__Records from a dataset__.
========================================
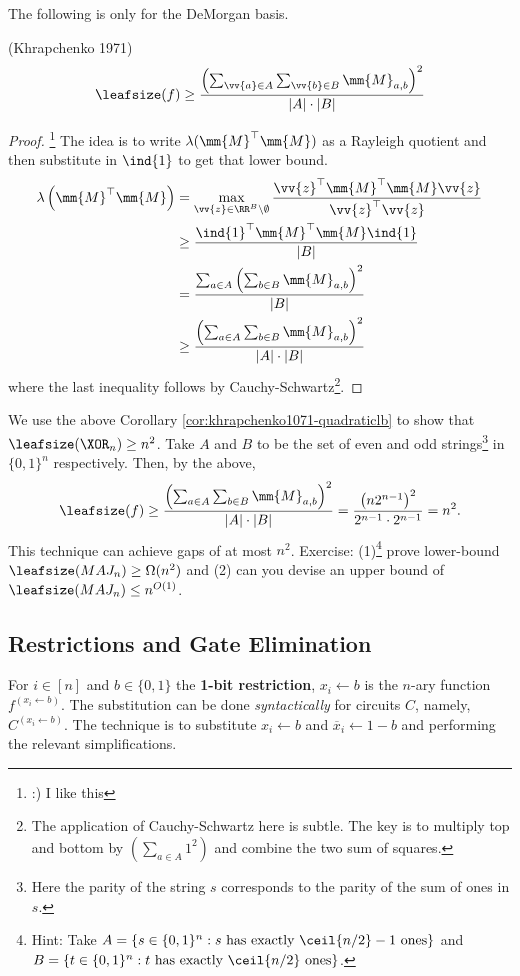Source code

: The following is only for the DeMorgan basis.
\begin{corollary}
	\label{cor:khrapchenko1071-quadraticlb}
	(Khrapchenko 1971)
	\[\leafsize(f) \geq \frac{\left(\sum_{\vv{a} \in A}\sum_{\vv{b} \in B} \mm{M}_{a,b}\right)^2}{|A|\cdot|B|}\]
\end{corollary}
\begin{proof}
	\footnote{:) I like this} The idea is to write $\lambda(\mm{M}^{\top}\mm{M})$ as a Rayleigh quotient and then substitute in $\ind{1}$ to get that lower bound.
	\begin{align*}
		\lambda\left(\mm{M}^{\top}\mm{M}\right) &= \max_{\vv{z} \in \RR^{B}\backslash \emptyset} \frac{\vv{z}^{\top}\mm{M}^{\top}\mm{M}\vv{z}}{\vv{z}^{\top}\vv{z}}\\
		&\geq \frac{\ind{1}^{\top}\mm{M}^{\top}\mm{M}\ind{1}}{|B|}\\
		&=\frac{\sum_{a \in A}\left(\sum_{b \in B}\mm{M}_{a,b}\right)^2}{|B|}\\
		&\geq \frac{\left(\sum_{a \in A} \sum_{b \in B} \mm{M}_{a,b}\right)^2}{|A|\cdot|B|}
	\end{align*}
	where the last inequality follows by Cauchy-Schwartz\footnote{The application of Cauchy-Schwartz here is subtle. The key is to multiply top and bottom by $\left(\sum_{a \in A} 1^2\right)$ and combine the two sum of squares.}.
\end{proof}

We use the above Corollary \ref{cor:khrapchenko1071-quadraticlb} to show that $\leafsize(\XOR_n) \geq n^2$. Take $A$ and $B$ to be the set of even and odd strings\footnote{Here the parity of the string $s$ corresponds to the parity of the sum of ones in $s$.} in $\{0,1\}^n$ respectively. Then, by the above,
\[\leafsize(f) \geq \frac{\left(\sum_{a \in A}\sum_{b \in B} \mm{M}_{a,b}\right)^2}{|A|\cdot|B|} = \frac{\left(n2^{n-1}\right)^2}{2^{n-1}\cdot 2^{n-1}} = n^2.\]
This technique can achieve gaps of at most $n^2$. Exercise: (1)\footnote{Hint: Take $A = \{s \in \{0,1\}^n:s\mbox{ has exactly $\ceil{n/2}-1$ ones}\}$ and $B = \{t \in \{0,1\}^n:t\mbox{ has exactly $\ceil{n/2}$ ones}\}$.} prove lower-bound $\leafsize(MAJ_n) \geq \Omega(n^2)$ and (2) can you devise an upper bound of $\leafsize(MAJ_n) \leq n^{O(1)}$.

\subsection{Restrictions and Gate Elimination}
\begin{definition}
	For $i \in [n]$ and $b \in \{0,1\}$ the \textbf{1-bit restriction}, $x_i \leftarrow b$ is the $n$-ary function $f^{(x_i \leftarrow b)}$. The substitution can be done \emph{syntactically} for circuits $C$, namely, $C^{(x_i \leftarrow b)}$. The technique is to substitute $x_i \leftarrow b$ and $\overline{x}_i \leftarrow 1 - b$ and performing the relevant simplifications.
\end{definition}

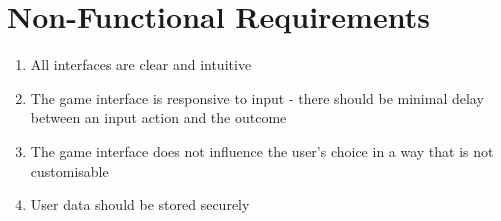 \section{Non-Functional Requirements}

\begin{enumerate}[label=\textbf{NR.\arabic*}]
    \item All interfaces are clear and intuitive
    \item The game interface is responsive to input - there should be minimal delay between an input action and the outcome
    \item The game interface does not influence the user's choice in a way that is not customisable
    \item User data should be stored securely
\end{enumerate}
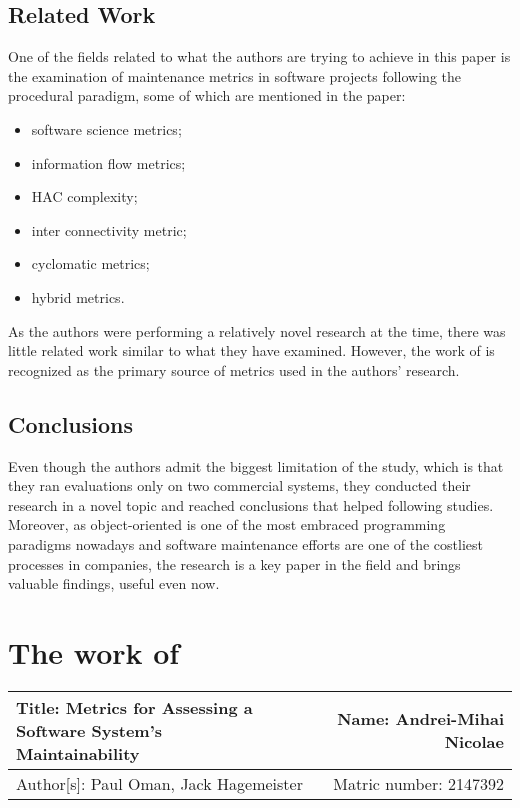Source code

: \documentclass[a4paper,portrait,12pt]{article}
\begin{document}
\subsection{Related Work}
One of the fields related to what the authors are trying to achieve in this
paper is the examination of maintenance metrics in software projects following
the procedural paradigm, some of which are mentioned in the paper:
 \begin{itemize}
  \item \citet{halstead1977elements} software science metrics;
  \item \citet{henry1981software} information flow metrics;
  \item \citet{bail1988program} HAC complexity;
  \item \citet{robillard1989interconnectivity} inter connectivity metric;
  \item \citet{mccabe1976complexity} cyclomatic metrics;
  \item \citet{adamov1990proposal} hybrid metrics.
 \end{itemize}
As the authors were performing a relatively novel research at the time, 
there was little related work similar to what they have examined. However,
the work of \citet{chidamber1994metrics} is recognized as the primary
source of metrics used in the authors' research.

\subsection{Conclusions}
Even though the authors admit the biggest limitation of the study, which is
that they ran evaluations only on two commercial systems, they conducted their research
in a novel topic and reached conclusions that helped following studies. Moreover, 
as object-oriented is one of the most embraced programming paradigms nowadays and 
software maintenance efforts are one of the costliest processes in companies, the
research is a key paper in the field and brings valuable findings, useful even now.
 
\section{The work of \cite{oman1992metrics}}

 \begin{center}
   \begin{tabular}{ | l | r | }
    \hline
    \parbox[t]{5cm}{Title: Metrics for Assessing a Software System's
                    \\  Maintainability} 
     & Name: Andrei-Mihai Nicolae \\ 
     \hline
     Author[s]: Paul Oman, Jack Hagemeister & Matric number: 2147392 \\
    \hline
   \end{tabular}
 \end{center}
\end{document}
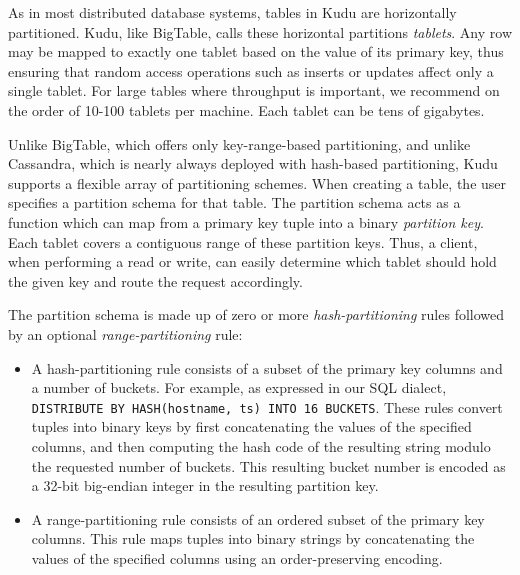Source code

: \documentclass[twocolumn,9pt]{article}
\begin{document}
As in most distributed database systems, tables in Kudu are horizontally partitioned. Kudu, like
BigTable, calls these horizontal partitions {\em tablets}. Any row may be mapped to exactly one
tablet based on the value of its primary key, thus ensuring that random access operations such as
inserts or updates affect only a single tablet. For large tables where throughput is important, we
recommend on the order of 10-100 tablets per machine. Each tablet can be tens of gigabytes.

Unlike BigTable, which offers only key-range-based partitioning, and unlike Cassandra, which is
nearly always deployed with hash-based partitioning, Kudu supports a flexible array of partitioning
schemes. When creating a table, the user specifies a partition schema for that table. The partition schema
acts as a function which can map from a primary key tuple into a binary {\em partition key}. Each
tablet covers a contiguous range of these partition keys. Thus, a client, when performing a read or
write, can easily determine which tablet should hold the given key and route the request
accordingly.

The partition schema is made up of zero or more {\em hash-partitioning} rules followed by an
optional {\em range-partitioning} rule:
\begin{itemize}
\item A hash-partitioning rule consists of a subset of the primary key columns and a number of
  buckets. For example, as expressed in our SQL dialect, {\tt DISTRIBUTE BY HASH(hostname, ts) INTO
  16 BUCKETS}. These rules convert tuples into binary keys by first concatenating the values
  of the specified columns, and then computing the hash code of the resulting string
  modulo the requested number of buckets. This resulting bucket number is encoded as a 32-bit
  big-endian integer in the resulting partition key.

\item A range-partitioning rule consists of an ordered subset of the primary key columns. This
  rule maps tuples into binary strings by concatenating the values of the specified columns
  using an order-preserving encoding.
\end{itemize}

\end{document}
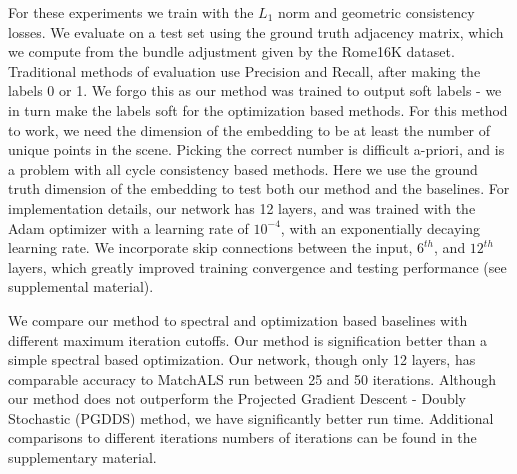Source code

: \documentclass[10pt,twocolumn,letterpaper]{article}
\begin{document}
For these experiments we train with the $L_1$ norm and geometric consistency losses.
We evaluate on a test set using the ground truth adjacency matrix, which we compute from the bundle adjustment given by the Rome16K dataset.
Traditional methods of evaluation use Precision and Recall, after making the labels 0 or 1.
We forgo this as our method was trained to output soft labels - we in turn make the labels soft for the optimization based methods.
For this method to work, we need the dimension of the embedding to be at least the number of unique points in the scene.
Picking the correct number is difficult a-priori, and is a problem with all cycle consistency based methods.
Here we use the ground truth dimension of the embedding to test both our method and the baselines.
For implementation details, our network has 12 layers, and was trained with the Adam optimizer \cite{kingma2014adam} with a learning rate of $10^{-4}$, with an exponentially decaying learning rate. We incorporate skip connections between the input, $6^{th}$, and $12^{th}$ layers, which greatly improved training convergence and testing performance (see supplemental material). 

We compare our method to spectral and optimization based baselines with different maximum iteration cutoffs.
Our method is signification better than a simple spectral based optimization.
Our network, though only 12 layers, has comparable accuracy to MatchALS \cite{zhou2015multi} run between 25 and 50 iterations.
Although our method does not outperform the Projected Gradient Descent - Doubly Stochastic (PGDDS) \cite{leonardos2016distributed} method, we have significantly better run time.
Additional comparisons to different iterations numbers of iterations can be found in the supplementary material.
\end{document}
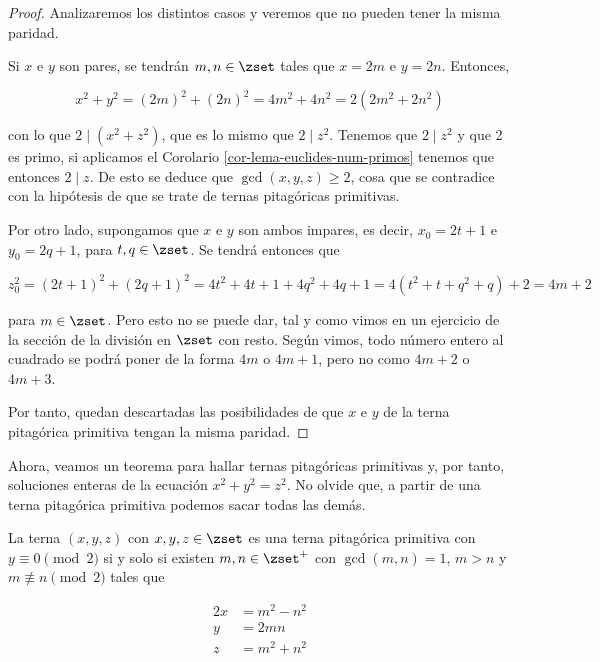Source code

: \begin{proof}
  Analizaremos los distintos casos y veremos que no pueden tener la misma
  paridad.

  Si $x$ e $y$ son pares, se tendrán $m, n \in \zset$ tales que $x = 2m$ e
  $y = 2n$. Entonces,

  $$ x^2 + y^2 = (2m)^2 + (2n)^2 = 4m^2 + 4n^2 = 2(2m^2 + 2n^2) $$

  \noindent con lo que $2 \mid (x^2 + z^2)$, que es lo mismo que $2 \mid
  z^2$. Tenemos que $2 \mid z^2$ y que 2 es primo, si aplicamos el Corolario
  \ref{cor-lema-euclides-num-primos} tenemos que entonces $2 \mid z$. De
  esto se deduce que $\gcd(x, y, z) \geq 2$, cosa que se contradice con la
  hipótesis de que se trate de ternas pitagóricas primitivas.

  Por otro lado, supongamos que $x$ e $y$ son ambos impares, es decir, $x_0
  = 2t + 1$ e $y_0 = 2q + 1$, para $t, q \in \zset$. Se tendrá entonces que

  $$ z_0^2 = (2t + 1)^2 + (2q + 1)^2 = 4t^2 + 4t + 1 + 4q^2 + 4q + 1 = 4(t^2
  + t + q^2 + q) + 2 = 4m + 2 $$

  \noindent para $m \in \zset$. Pero esto no se puede dar, tal y como vimos
  en un ejercicio de la sección de la división en $\zset$ con resto. Según
  vimos, todo número entero al cuadrado se podrá poner de la forma $4m$ o
  $4m + 1$, pero no como $4m + 2$ o $4m + 3$.

  Por tanto, quedan descartadas las posibilidades de que $x$ e $y$ de la
  terna pitagórica primitiva tengan la misma paridad.
\end{proof}

Ahora, veamos un teorema para hallar ternas pitagóricas primitivas y, por
tanto, soluciones enteras de la ecuación $x^2 + y^2 = z^2$. No olvide que, a
partir de una terna pitagórica primitiva podemos sacar todas las demás.


\begin{theorem}
  La terna $(x, y, z)$ con $x, y, z \in \zset$ es una terna pitagórica
  primitiva con $y \equiv 0 \pmod 2$ si y solo si existen $m, n \in
  \zset^{+}$ con $\gcd(m, n) = 1$, $m > n$ y $m \not\equiv n \pmod 2$ tales
  que

  \begin{alignat*}{2}
    x &= m^2 - n^2 \\
    y &= 2mn \\
    z &= m^2 + n^2
  \end{alignat*}
\end{theorem}


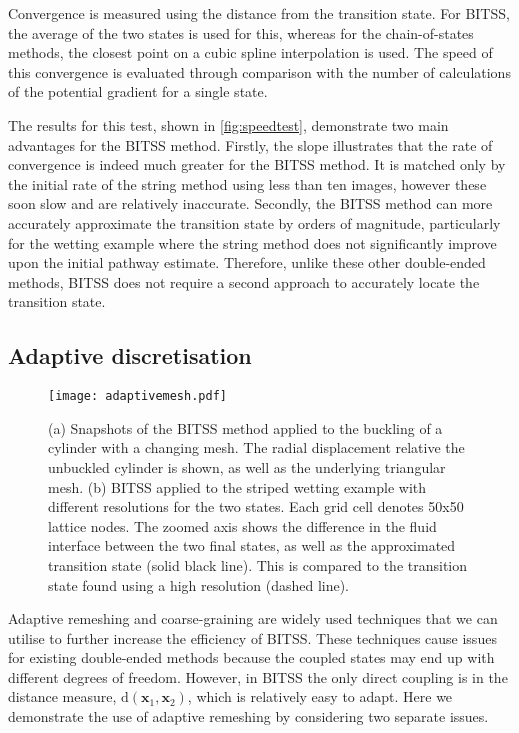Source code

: \documentclass[twocolumn,10pt]{revtex4-2}
\begin{document}
Convergence is measured using the distance from the transition state.
For BITSS, the average of the two states is used for this, whereas for the chain-of-states methods, the closest point on a cubic spline interpolation is used.
The speed of this convergence is evaluated through comparison with the number of calculations of the potential gradient for a single state.

The results for this test, shown in \cref{fig:speedtest}, demonstrate two main advantages for the BITSS method.
Firstly, the slope illustrates that the rate of convergence is indeed much greater for the BITSS method.
It is matched only by the initial rate of the string method using less than ten images, however these soon slow and are relatively inaccurate.
Secondly, the BITSS method can more accurately approximate the transition state by orders of magnitude, particularly for the wetting example where the string method does not significantly improve upon the initial pathway estimate.
Therefore, unlike these other double-ended methods, BITSS does not require a second approach to accurately locate the transition state.


\subsection{Adaptive discretisation}
\begin{figure}[tb]
  \texttt{[image: adaptivemesh.pdf]}
  \caption{\label{fig:adaptivemesh}
    (a) Snapshots of the BITSS method applied to the buckling of a cylinder with a changing mesh.
        The radial displacement relative the unbuckled cylinder is shown, as well as the underlying triangular mesh.
    (b) BITSS applied to the striped wetting example with different resolutions for the two states.
        Each grid cell denotes 50x50 lattice nodes.
        The zoomed axis shows the difference in the fluid interface between the two final states, as well as the approximated transition state (solid black line).
        This is compared to the transition state found using a high resolution (dashed line).
  }
\end{figure}

Adaptive remeshing and coarse-graining are widely used techniques that we can utilise to further increase the efficiency of BITSS.
These techniques cause issues for existing double-ended methods because the coupled states may end up with different degrees of freedom.
However, in BITSS the only direct coupling is in the distance measure, $\mathrm{d}(\bm{x}_1,\bm{x}_2)$, which is relatively easy to adapt.
Here we demonstrate the use of adaptive remeshing by considering two separate issues.
\end{document}
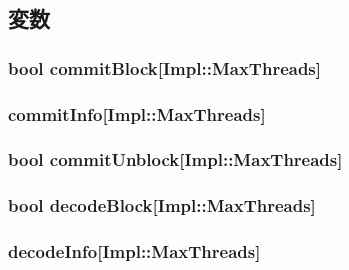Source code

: \subsection{変数}
\hypertarget{structTimeBufStruct_a5c4d4f5745c9950cd14ce633faea7f29}{
\subsubsection[{commitBlock}]{\setlength{\rightskip}{0pt plus 5cm}bool {\bf commitBlock}\mbox{[}Impl::MaxThreads\mbox{]}}}
\label{structTimeBufStruct_a5c4d4f5745c9950cd14ce633faea7f29}
\hypertarget{structTimeBufStruct_a00017f06df3e141cb5a9ab5bb64b9bae}{
\subsubsection[{commitInfo}]{ {\bf commitInfo}\mbox{[}Impl::MaxThreads\mbox{]}}}
\label{structTimeBufStruct_a00017f06df3e141cb5a9ab5bb64b9bae}
\hypertarget{structTimeBufStruct_ac417d2ad64fda7b8f055e9d9ab040d95}{
\subsubsection[{commitUnblock}]{\setlength{\rightskip}{0pt plus 5cm}bool {\bf commitUnblock}\mbox{[}Impl::MaxThreads\mbox{]}}}
\label{structTimeBufStruct_ac417d2ad64fda7b8f055e9d9ab040d95}
\hypertarget{structTimeBufStruct_a37fbecdc2160421c24f03815d6c5fbf0}{
\subsubsection[{decodeBlock}]{\setlength{\rightskip}{0pt plus 5cm}bool {\bf decodeBlock}\mbox{[}Impl::MaxThreads\mbox{]}}}
\label{structTimeBufStruct_a37fbecdc2160421c24f03815d6c5fbf0}
\hypertarget{structTimeBufStruct_af215dd191ecd9a4b7e5635285704690a}{
\subsubsection[{decodeInfo}]{ {\bf decodeInfo}\mbox{[}Impl::MaxThreads\mbox{]}}}
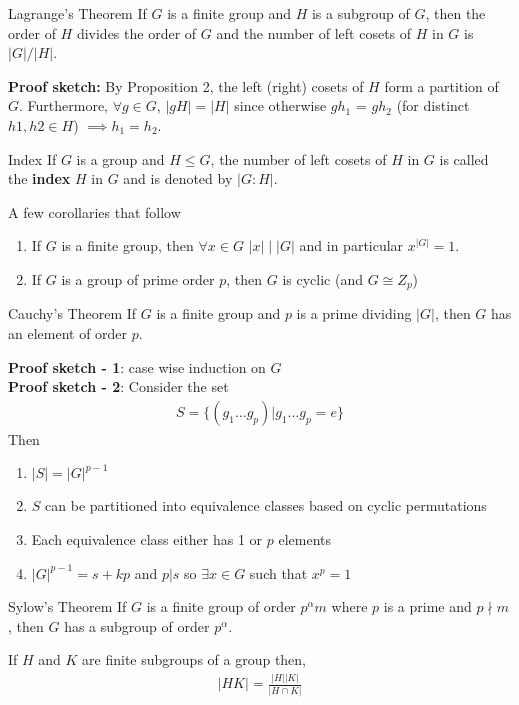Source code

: \documentclass[titlepage, 12pt]{article}
\begin{document}
\begin{theorem}{Lagrange's Theorem}{}
    If $G$ is a finite group and $H$ is a subgroup of $G$, then the order of $H$
    divides the order of $G$ and the number of left cosets of $H$ in $G$ is
    $|G|/|H|$.
\end{theorem}
\textbf{Proof sketch:} By Proposition 2, the left (right) cosets of $H$ form a
partition of $G$. Furthermore, $\forall g\in G$, $|gH| = |H|$ since otherwise
$gh_1$ = $gh_2$ (for distinct $h1, h2\in H$) $\implies h_1 = h_2$.
\begin{definition}{Index}{}
    If $G$ is a group and $H\le G$, the number of left cosets of $H$ in $G$ is
    called the \textbf{index} $H$ in $G$ and is denoted by $|G:H|$.
\end{definition}
A few corollaries that follow
\begin{enumerate}
    \item If $G$ is a finite group, then $\forall x\in G$ $|x|\mid |G|$ and in
        particular $x^{|G|} = 1$.
    \item If $G$ is a group of prime order $p$, then $G$ is cyclic (and $G\cong
        Z_p$)
\end{enumerate}
\begin{theorem}{Cauchy's Theorem}{}
    If $G$ is a finite group and $p$ is a prime dividing $|G|$, then $G$ has an
    element of order $p$.
\end{theorem}
\textbf{Proof sketch - 1}: case wise induction on $G$\\
\textbf{Proof sketch - 2}: Consider the set
\begin{gather*}
    S = \{(g_1\dots g_p) | g_1\dots g_p = e\}
\end{gather*}
Then
\begin{enumerate}
    \item $|S| = |G|^{p-1}$
    \item $S$ can be partitioned into equivalence classes based on cyclic
        permutations
    \item Each equivalence class either has 1 or $p$ elements
    \item $|G|^{p-1} = s + kp$ and $p|s$ so $\exists x\in G$ such that $x^p = 1$
\end{enumerate}
\begin{theorem}{Sylow's Theorem}{}
    If $G$ is a finite group of order $p^\alpha m$ where $p$ is a prime and
    $p\nmid m$, then $G$ has a subgroup of order $p^\alpha$.
\end{theorem}
\begin{proposition}{}{}
    If $H$ and $K$ are finite subgroups of a group then,
    \begin{gather*}
        |HK| = \frac{|H||K|}{|H\cap K|}
    \end{gather*}
\end{proposition}{}{}
\end{document}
========================================
__TASK INSTRUCTIONS__.
In the entries above, find each line with "cylinder" and copy it.

__RESPONSE FOR THIS EXERCISE__.
    (a) Snapshots of the BITSS method applied to the buckling of a cylinder with a changing mesh.
        The radial displacement relative the unbuckled cylinder is shown, as well as the underlying triangular mesh.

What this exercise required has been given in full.